Exercise goal
Please output the records word for word, starting at the first line and ending with the line that contains "To the nearest percent, what is the average", including that line.

Records taken from a dataset:
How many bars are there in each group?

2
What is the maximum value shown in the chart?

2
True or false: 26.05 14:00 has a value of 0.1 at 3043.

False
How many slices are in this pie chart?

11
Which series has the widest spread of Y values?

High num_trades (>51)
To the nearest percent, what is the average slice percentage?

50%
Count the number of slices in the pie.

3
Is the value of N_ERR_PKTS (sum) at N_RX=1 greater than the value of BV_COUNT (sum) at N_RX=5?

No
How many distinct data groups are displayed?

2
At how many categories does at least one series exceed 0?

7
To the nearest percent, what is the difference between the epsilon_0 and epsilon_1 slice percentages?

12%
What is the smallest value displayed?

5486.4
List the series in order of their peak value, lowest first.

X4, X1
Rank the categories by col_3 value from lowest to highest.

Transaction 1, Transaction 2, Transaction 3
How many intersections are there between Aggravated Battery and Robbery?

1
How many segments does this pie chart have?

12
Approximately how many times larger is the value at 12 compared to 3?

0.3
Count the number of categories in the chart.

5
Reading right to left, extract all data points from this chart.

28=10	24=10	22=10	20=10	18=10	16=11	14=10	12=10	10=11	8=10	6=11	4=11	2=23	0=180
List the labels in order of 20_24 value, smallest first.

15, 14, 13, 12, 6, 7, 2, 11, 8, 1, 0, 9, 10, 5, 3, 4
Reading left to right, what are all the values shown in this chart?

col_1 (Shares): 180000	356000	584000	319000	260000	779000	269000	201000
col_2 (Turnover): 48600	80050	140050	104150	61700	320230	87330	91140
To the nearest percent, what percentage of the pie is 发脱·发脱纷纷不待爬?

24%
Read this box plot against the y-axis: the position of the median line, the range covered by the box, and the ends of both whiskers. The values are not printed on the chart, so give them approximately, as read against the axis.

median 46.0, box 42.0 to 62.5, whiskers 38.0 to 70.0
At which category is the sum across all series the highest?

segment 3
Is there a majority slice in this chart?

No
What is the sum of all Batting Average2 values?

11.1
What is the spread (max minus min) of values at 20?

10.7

Answer to this task
How many bars are there in each group?

2
What is the maximum value shown in the chart?

2
True or false: 26.05 14:00 has a value of 0.1 at 3043.

False
How many slices are in this pie chart?

11
Which series has the widest spread of Y values?

High num_trades (>51)
To the nearest percent, what is the average slice percentage?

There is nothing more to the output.